Par ailleurs, les personnes qui préfèrent présenter un papier devront faire scanner le code se situant sur leur attestation de vaccination ou de résultat de test, documents sur lesquels apparaissent noir sur blanc de nombreuses informations médicales. Interrogée à ce sujet par BFMTV, l'Assurance maladie conseille une solution pour le moins artisanale : plier la feuille, pour ne montrer au contrôleur que le code à scanner.

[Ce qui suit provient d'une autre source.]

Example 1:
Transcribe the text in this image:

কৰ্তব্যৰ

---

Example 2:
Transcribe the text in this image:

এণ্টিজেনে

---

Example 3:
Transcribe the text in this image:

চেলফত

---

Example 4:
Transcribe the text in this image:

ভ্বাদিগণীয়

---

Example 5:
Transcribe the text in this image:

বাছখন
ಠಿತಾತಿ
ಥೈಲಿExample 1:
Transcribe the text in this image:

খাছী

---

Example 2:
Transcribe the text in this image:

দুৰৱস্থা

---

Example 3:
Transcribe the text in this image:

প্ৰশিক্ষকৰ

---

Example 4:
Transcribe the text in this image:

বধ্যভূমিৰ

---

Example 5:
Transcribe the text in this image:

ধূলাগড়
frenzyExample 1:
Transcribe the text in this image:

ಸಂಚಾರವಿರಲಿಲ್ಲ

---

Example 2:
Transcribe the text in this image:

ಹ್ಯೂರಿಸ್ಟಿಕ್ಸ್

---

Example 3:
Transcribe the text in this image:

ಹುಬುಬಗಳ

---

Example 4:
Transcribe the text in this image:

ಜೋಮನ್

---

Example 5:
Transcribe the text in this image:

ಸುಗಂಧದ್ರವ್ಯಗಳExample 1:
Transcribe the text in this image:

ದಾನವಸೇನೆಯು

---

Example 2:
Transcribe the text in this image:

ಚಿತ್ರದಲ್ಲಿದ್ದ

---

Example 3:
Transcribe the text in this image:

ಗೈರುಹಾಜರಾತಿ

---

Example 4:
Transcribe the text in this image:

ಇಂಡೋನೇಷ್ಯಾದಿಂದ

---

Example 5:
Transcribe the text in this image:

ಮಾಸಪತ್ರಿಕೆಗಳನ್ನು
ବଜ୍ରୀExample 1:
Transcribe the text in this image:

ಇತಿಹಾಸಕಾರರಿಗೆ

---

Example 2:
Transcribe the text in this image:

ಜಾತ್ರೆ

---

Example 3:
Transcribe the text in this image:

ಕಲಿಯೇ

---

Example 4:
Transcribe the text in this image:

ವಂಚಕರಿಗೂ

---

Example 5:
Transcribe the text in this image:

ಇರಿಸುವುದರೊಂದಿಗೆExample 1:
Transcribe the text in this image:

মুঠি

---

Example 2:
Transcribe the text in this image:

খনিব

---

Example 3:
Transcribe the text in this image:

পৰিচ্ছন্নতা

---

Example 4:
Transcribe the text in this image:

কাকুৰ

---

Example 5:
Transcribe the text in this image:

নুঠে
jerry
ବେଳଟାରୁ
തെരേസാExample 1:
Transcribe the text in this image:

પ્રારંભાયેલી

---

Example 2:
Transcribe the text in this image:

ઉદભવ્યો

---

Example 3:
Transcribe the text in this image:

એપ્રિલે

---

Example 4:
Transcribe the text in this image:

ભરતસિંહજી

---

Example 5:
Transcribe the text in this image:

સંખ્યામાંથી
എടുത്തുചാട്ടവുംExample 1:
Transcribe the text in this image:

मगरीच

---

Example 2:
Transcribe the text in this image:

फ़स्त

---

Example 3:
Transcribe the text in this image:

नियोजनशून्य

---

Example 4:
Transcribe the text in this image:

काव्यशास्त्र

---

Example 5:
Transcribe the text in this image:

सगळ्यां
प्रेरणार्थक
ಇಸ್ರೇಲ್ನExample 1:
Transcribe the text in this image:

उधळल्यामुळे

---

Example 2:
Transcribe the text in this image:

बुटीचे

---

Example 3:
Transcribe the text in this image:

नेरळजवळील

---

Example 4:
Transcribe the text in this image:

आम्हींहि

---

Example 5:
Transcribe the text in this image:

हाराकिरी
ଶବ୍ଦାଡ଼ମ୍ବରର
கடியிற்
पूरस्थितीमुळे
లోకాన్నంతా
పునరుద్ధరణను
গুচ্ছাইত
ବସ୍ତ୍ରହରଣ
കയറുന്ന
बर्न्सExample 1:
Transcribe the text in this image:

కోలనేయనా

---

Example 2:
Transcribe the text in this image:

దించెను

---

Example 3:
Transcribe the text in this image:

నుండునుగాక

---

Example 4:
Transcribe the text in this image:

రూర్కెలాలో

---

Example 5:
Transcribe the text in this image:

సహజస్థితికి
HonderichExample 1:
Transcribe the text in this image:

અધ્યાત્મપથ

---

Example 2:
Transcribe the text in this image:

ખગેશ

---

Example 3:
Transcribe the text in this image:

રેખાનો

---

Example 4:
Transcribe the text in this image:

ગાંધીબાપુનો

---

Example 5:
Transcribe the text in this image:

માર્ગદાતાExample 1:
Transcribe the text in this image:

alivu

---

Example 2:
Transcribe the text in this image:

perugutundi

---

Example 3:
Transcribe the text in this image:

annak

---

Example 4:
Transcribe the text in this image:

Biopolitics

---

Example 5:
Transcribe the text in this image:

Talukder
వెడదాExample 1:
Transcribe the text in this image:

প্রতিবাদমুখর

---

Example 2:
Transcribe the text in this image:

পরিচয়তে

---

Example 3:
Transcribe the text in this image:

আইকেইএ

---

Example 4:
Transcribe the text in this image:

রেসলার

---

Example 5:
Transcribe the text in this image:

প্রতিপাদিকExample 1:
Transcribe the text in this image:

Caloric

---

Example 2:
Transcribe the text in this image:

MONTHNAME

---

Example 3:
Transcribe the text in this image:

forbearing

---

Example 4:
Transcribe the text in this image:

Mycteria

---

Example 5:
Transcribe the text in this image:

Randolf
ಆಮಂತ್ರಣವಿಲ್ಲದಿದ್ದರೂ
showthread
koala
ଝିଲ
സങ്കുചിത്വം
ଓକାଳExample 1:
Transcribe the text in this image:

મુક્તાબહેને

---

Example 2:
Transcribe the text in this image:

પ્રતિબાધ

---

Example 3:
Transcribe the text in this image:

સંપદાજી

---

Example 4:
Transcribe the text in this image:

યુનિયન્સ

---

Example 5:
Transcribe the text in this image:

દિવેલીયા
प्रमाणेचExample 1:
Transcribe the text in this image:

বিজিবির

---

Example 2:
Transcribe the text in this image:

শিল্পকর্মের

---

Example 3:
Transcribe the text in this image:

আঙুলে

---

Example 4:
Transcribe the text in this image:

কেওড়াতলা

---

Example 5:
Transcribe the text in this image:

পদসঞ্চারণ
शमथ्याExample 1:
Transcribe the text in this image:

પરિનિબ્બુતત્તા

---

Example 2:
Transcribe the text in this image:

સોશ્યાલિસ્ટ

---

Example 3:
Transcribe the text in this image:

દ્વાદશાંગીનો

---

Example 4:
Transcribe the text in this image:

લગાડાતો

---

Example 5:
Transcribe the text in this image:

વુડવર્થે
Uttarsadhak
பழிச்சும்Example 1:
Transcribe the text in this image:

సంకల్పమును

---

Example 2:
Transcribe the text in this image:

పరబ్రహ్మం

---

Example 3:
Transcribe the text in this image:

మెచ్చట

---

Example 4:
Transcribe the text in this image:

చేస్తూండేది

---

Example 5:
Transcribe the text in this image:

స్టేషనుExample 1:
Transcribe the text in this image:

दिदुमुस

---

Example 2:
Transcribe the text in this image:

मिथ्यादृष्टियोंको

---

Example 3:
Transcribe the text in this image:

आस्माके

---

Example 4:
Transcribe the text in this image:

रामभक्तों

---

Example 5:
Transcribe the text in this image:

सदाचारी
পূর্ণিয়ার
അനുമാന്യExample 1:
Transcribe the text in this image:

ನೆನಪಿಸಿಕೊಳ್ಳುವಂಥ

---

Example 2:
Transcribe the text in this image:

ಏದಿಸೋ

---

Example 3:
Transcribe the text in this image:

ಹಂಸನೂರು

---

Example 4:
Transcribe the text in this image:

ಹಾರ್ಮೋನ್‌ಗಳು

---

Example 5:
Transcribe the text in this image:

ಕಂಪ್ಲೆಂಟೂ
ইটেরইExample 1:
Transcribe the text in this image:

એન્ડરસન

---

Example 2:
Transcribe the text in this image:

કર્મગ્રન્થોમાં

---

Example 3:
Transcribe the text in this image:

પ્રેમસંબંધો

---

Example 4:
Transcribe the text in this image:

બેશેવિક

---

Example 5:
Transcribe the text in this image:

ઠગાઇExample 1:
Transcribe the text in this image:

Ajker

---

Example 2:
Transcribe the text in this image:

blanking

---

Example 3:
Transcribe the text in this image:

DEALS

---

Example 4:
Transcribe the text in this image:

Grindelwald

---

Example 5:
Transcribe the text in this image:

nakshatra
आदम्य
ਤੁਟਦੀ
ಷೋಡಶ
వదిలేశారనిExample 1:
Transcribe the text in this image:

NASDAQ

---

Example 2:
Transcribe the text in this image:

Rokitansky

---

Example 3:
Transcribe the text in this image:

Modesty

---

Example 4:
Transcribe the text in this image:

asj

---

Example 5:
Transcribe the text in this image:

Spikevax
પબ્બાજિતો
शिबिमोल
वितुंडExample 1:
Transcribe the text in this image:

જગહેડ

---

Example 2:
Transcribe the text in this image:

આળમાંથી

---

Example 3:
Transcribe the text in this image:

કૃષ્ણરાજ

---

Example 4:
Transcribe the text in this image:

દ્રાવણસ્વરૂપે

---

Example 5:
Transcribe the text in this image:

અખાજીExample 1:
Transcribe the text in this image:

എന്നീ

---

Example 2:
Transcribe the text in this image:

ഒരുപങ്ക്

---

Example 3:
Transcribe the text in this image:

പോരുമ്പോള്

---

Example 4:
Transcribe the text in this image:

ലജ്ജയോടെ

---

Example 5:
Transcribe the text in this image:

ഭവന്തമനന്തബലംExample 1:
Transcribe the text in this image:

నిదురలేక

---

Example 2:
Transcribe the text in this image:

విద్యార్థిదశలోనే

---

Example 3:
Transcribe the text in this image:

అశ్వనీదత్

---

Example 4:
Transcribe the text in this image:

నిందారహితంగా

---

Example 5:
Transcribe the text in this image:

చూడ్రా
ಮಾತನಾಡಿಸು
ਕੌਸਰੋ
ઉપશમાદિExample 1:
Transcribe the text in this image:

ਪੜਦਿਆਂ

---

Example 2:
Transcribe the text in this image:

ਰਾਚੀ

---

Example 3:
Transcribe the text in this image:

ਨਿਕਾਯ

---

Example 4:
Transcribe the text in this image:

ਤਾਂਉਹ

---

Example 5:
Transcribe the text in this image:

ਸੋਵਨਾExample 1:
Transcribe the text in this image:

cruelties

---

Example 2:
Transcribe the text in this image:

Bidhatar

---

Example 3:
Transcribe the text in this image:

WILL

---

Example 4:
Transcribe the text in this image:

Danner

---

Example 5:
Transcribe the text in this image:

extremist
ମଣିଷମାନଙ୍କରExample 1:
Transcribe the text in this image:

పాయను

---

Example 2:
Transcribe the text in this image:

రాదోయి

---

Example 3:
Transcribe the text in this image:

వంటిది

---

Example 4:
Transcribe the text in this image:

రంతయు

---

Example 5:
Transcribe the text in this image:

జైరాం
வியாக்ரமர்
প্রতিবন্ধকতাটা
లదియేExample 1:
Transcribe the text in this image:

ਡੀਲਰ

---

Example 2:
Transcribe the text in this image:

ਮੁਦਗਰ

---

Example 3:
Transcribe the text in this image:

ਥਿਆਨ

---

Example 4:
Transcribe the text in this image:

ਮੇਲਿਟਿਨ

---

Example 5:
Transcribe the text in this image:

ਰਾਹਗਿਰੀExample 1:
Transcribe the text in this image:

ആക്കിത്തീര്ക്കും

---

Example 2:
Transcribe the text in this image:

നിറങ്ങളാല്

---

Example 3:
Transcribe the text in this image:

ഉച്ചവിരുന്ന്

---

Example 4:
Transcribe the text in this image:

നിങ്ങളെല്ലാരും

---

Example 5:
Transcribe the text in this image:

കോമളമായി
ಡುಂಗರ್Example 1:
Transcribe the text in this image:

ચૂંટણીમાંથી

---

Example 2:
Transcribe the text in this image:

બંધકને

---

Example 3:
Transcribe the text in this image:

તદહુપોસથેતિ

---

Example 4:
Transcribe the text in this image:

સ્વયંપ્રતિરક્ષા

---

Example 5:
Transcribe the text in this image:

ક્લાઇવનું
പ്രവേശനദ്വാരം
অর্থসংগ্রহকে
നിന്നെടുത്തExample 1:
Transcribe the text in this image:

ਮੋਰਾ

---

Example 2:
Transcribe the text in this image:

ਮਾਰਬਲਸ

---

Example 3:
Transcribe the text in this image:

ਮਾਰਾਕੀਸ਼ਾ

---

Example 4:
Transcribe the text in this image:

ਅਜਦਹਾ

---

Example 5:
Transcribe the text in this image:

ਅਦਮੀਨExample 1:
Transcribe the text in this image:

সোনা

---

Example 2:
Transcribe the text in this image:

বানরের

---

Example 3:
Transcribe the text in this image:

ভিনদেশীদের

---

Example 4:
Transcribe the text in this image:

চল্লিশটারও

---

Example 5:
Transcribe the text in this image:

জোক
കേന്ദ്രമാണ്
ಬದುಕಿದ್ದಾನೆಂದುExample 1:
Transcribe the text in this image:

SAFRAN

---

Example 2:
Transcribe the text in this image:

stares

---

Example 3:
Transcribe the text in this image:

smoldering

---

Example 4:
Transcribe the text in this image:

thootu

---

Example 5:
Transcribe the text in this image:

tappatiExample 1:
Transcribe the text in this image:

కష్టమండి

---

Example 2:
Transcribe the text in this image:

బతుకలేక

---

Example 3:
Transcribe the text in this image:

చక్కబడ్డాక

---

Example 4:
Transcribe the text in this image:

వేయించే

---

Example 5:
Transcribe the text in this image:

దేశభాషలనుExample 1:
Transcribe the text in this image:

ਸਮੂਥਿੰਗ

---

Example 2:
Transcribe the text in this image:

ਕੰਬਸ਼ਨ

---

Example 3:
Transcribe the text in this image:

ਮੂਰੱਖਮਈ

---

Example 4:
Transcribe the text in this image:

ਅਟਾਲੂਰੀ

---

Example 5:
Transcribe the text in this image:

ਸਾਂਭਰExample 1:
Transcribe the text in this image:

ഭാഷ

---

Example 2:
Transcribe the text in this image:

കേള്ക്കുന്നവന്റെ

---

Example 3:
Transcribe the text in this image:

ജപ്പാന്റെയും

Reste une troisième interrogation : pourra-t-on savoir où votre pass a été contrôlé, et donc connaître une partie des lieux que vous fréquentez ? Le cabinet de Cédric O, cité par l'agence AMP News en avril, écartait cette possibilité : "Lors d'un contrôle, aucune donnée de santé n'est stockée par l'application TousAntiCovid-Verif", dont les professionnels se serviront pour scanner les QR codes. "Elle vérifie simplement la signature du certificat auprès du serveur". La Commission nationale de l’informatique et des libertés (Cnil), gendarme français des données, a déjà laissé entendre dans un avis du 12 mai qu'elle serait vigilante sur cette question : "Le dispositif de pass sanitaire, y compris l'outil TousAntiCovid-Verif, ne devra pas engendrer la création d'une base de données centralisée regroupant les données traitées dans le cadre des vérifications des certificats". La loi prévoit que la Cnil soit à nouveau sollicitée avant la publication du décret qui fixera ces modalités.

Non, rien n'indique qu'il subsistera après l'épidémie de Covid-19

L'instauration d'un pass sanitaire préfigure-t-elle un monde où notre santé restreindrait nos déplacements ? Si nul ne peut prédire le futur, la mesure a une date de fin relativement proche : la loi n'autorise la mise en place de ce pass sanitaire que jusqu'au 30 septembre 2021. 

Cela ne veut pas dire qu'il n'existera plus au-delà, mais son maintien impliquerait d'adopter une nouvelle loi, et d'obtenir une nouvelle fois l'accord de l'Assemblée nationale et du Sénat. Le texte précise que les mesures sanitaires, dont le pass, sont jugées "strictement proportionnées aux risques", et qu'il doit donc y être "mis fin sans délai lorsqu'elles ne sont plus nécessaires".

Dans son avis du 12 mai, la Cnil invite cependant à la vigilance face au risque de "créer un phénomène d'accoutumance" à de telles restrictions des libertés. Le gendarme des données juge lui aussi le pass sanitaire acceptable (sous conditions) dans la situation épidémique actuelle, mais pas en dehors.